Hillary Clinton Just Released Her First Major Climate Change Proposals

Impact

Hillary Clinton has released the first two major policy proposals for her vision for tackling climate change and ensuring the United States' primacy as the "world's clean energy superpower."

The plan, which she announced through a video released on Sunday, sets forth two enterprising goals. Her first commitment is a pledge to have more than half a billion solar panels installed across the country by the end of her first term in office. Her second objective is to power every home in the U.S. with clean renewable energy within a decade of her arrival in the White House.

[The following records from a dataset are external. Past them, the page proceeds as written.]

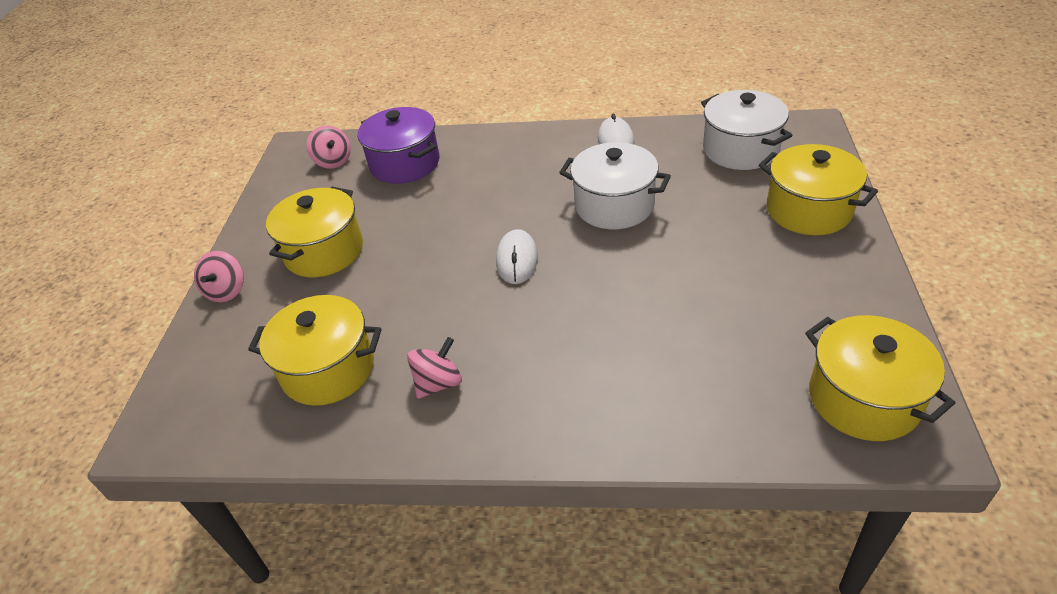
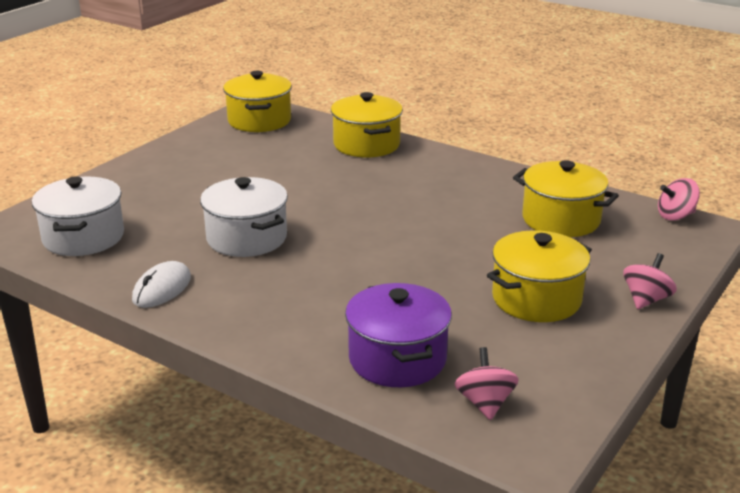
camera: 155 degrees left, 15 degrees down
pink spinning top [407,337,462,399] -> pink spinning top moved to [658,178,700,221]
white mouse [496,229,538,284] -> none
yellow pot [759,144,878,235] -> yellow pot moved to [331,92,403,157]

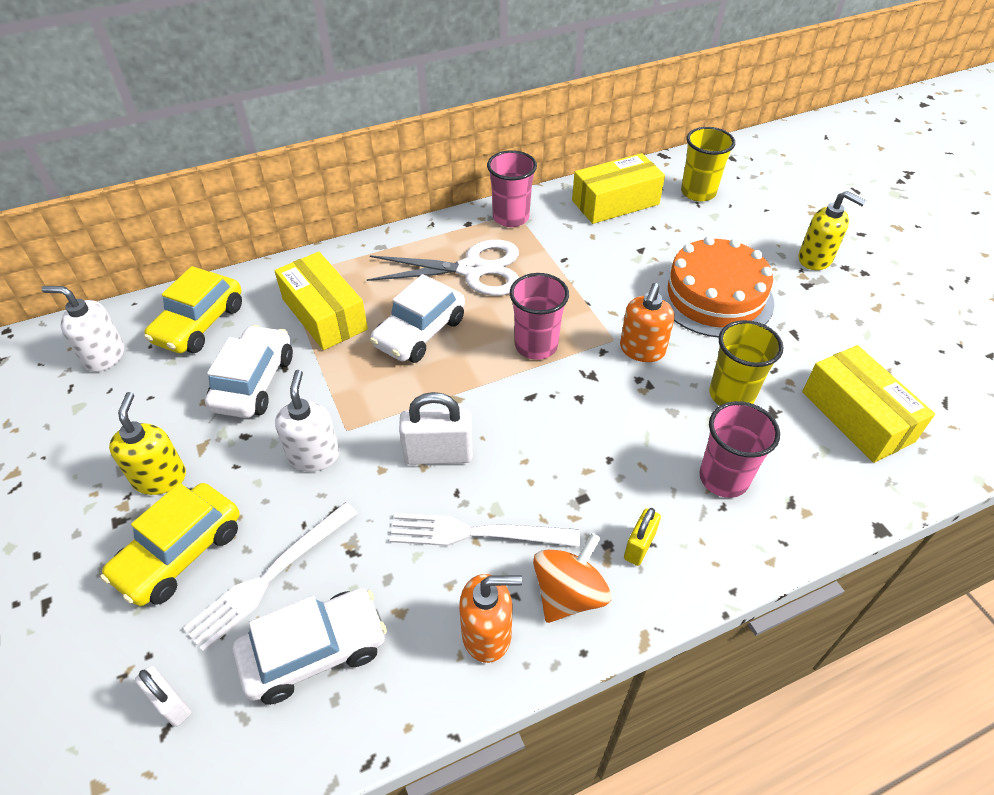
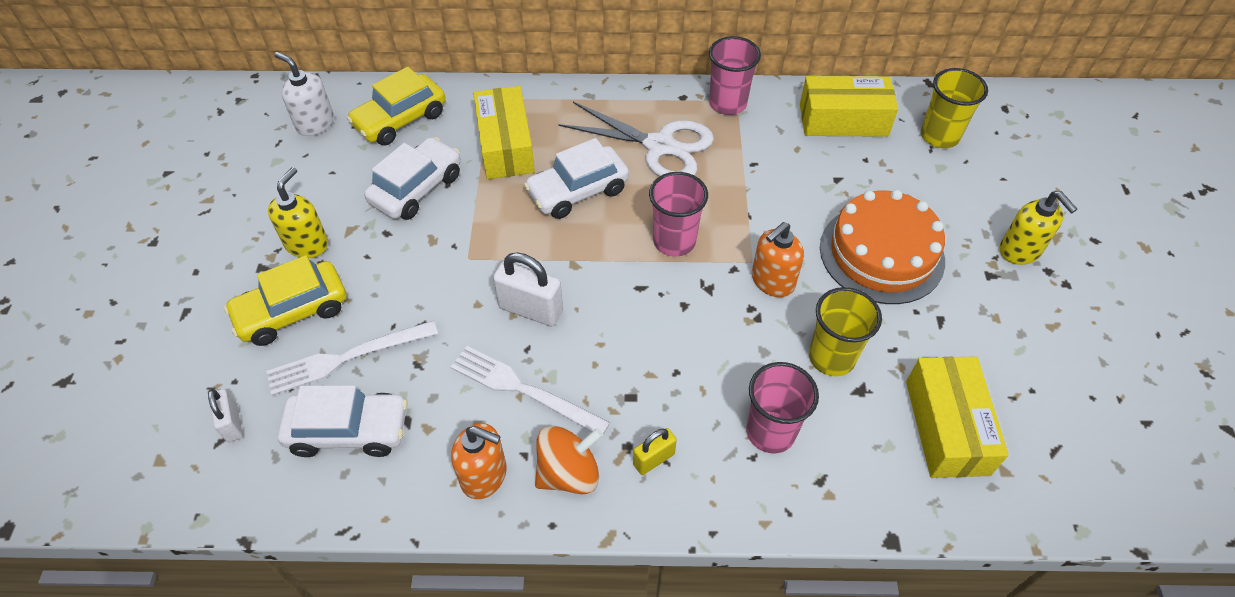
camera: 25 degrees right, 5 degrees up
white soap dispenser [275,370,339,472] -> none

The Clinton campaign also outlines her plan to form a "Clean Energy Challenge" that would create a network of partnerships between the federal government and states, cities and smaller communities to incentivize investment in renewable energy with grants.

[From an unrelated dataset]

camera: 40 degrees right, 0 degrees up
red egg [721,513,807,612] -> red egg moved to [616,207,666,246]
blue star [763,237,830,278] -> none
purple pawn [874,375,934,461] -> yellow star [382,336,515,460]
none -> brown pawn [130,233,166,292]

The proposals are only the first of a number of climate policy commitments expected to emerge from Clinton's campaign in the coming months, but already some progressive outfits have responded with cautious optimism to her opening rhetoric.

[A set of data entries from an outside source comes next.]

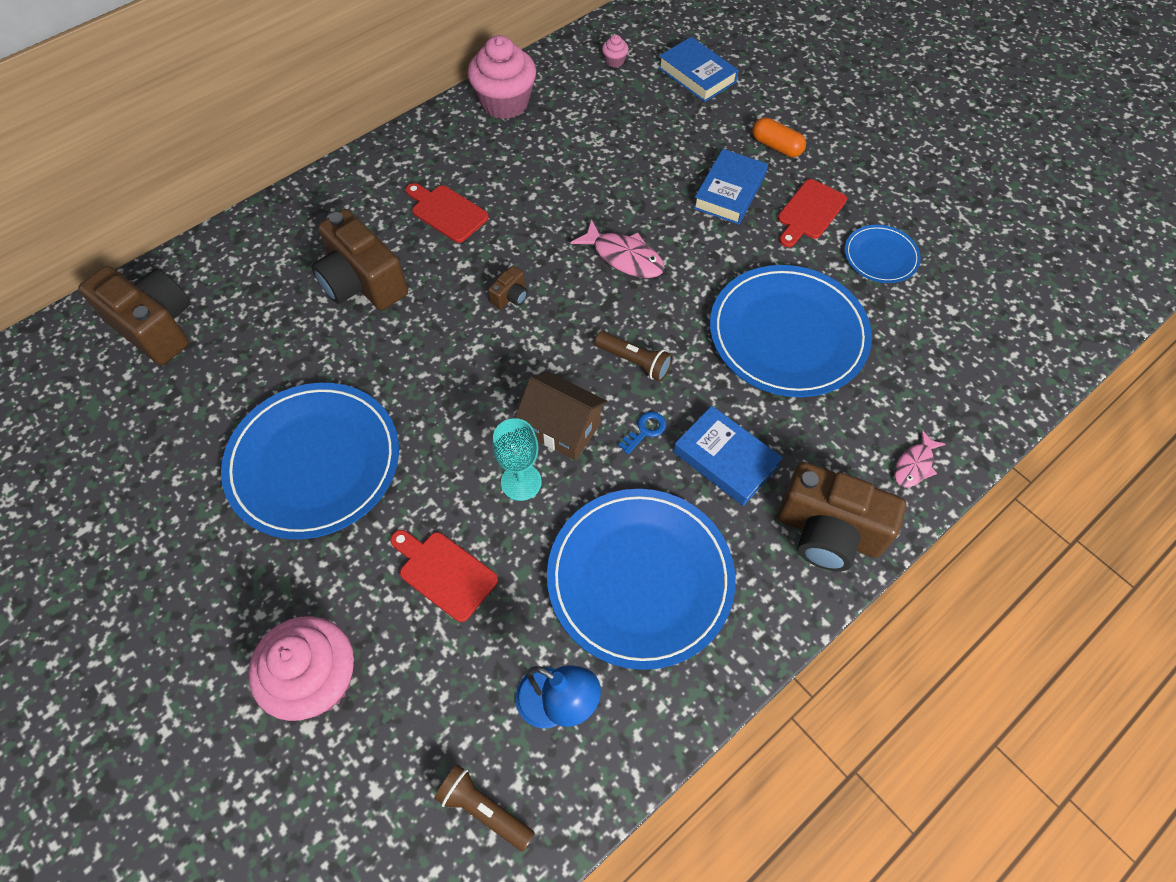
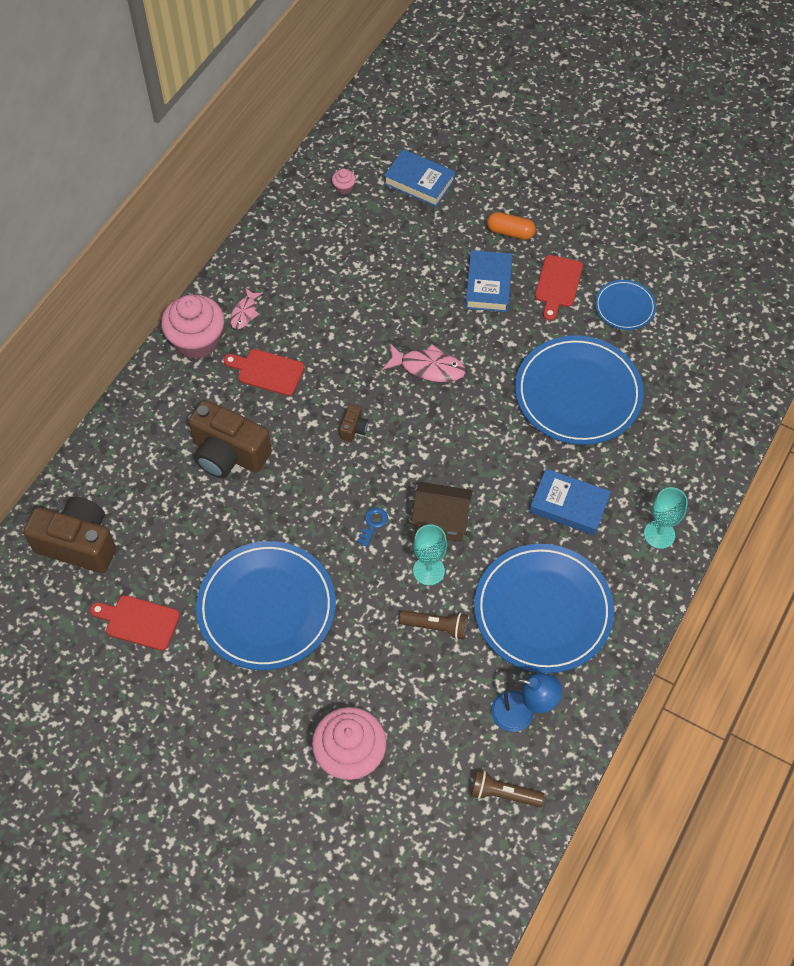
camera: 20 degrees left, 0 degrees up
red cutting board [390,530,498,622] -> red cutting board moved to [90,595,180,651]
pink cupcake [467,35,536,119] -> pink cupcake moved to [161,294,224,359]
brown flashlight [595,331,673,381] -> brown flashlight moved to [399,610,468,640]
blue key [618,412,666,454] -> blue key moved to [357,507,388,547]
brown camera [777,462,906,571] -> turquoise goblet [644,487,688,549]
pink fish [894,430,946,488] -> pink fish moved to [230,288,263,329]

The plan: Clinton's solar panel agenda would boost the amount of installed solar capacity by 700% by 2020 — the same as "rooftop solar systems on over 25 million homes," according to the campaign.  

Hillary for America

Her commitment to increasing the amount of renewable energy in the U.S. would double the share of renewables in overall power generation. Currently, renewable energy accounts for about 16% of total power generation in the country; Clinton's 10-year plan would increase that to 33% by 2027. Clinton's camp points out that that's eight percentage points higher than called for under the Obama administration's forthcoming "Clean Power Plan."

Hillary for America

In her video announcing the proposals, Clinton takes aim at Republicans who deny climate change and singles out Jeb Bush's comment saying "I'm not a scientist" before describing himself a "skeptic" of global warming.  

"It's hard to believe there are people running for president who still refuse to accept the settled science of climate change — who would rather remind us they're not scientists than listen to those who are," Clinton says in the video. "You don't have to be a scientist to take on this urgent challenge that threatens us all, you just have to be willing to act."

The reaction: Clinton's message was received fairly well by a number of players in the climate policy field.

Tom Steyer, the head of NextGen Climate, offered vague but warm encouragement on Clinton's ideas in a statement issued by the Clinton campaign: "Today, Hillary Clinton emerged as a strong leader in solving the climate crisis and ensuring our country's economic security. Clinton laid out an ambitious framework to put our nation on a path to a clean energy economy that will create millions of jobs."

Steyer's opinion carries weight for Democratic candidates: His support is accompanied by vast amounts of cash. Steyer is a former hedge fund manager and was the single biggest public spender in the 2014 elections. According to the New York Times, in order to win the backing of his super PAC, a candidate "must pledge to enact an energy policy that would lead to the generation of half the nation's electricity from renewable or zero-carbon sources by 2030... and 100% from clean sources by 2050." When combined with nuclear energy, Clinton's 10-year plan for growing renewable energy more than meets Steyer's 2030 benchmark, as Clinton press secretary Brian Fallon pointed out on Twitter:

Some other climate policy groups praised Clinton's stance on renewable energy, but emphasized that she has yet to prove her mettle on combating fossil fuels. 

"Clinton is half the way there — this is a credible commitment to renewable energy, and a recognition that the economics of electricity are changing fast," 350.org co-founder and climate change activist Bill McKibben said in a statement emailed to Mic. "Now, we need Clinton to show she understands the other half of the climate change equation — and prove she has the courage to stand up against fossil fuel projects like offshore and Arctic drilling, coal leasing in the Powder River basin, and the Keystone XL pipeline. Because at the end of the day, growth in renewables doesn't mean enough if we're simultaneously kicking the decarbonization can down the road with more pipelines and more extraction on public lands."

In the past, Clinton has angered green activists with her work on a variety of climate-related issues. But this time around, it seems like her campaign is off to a decent start on the issue.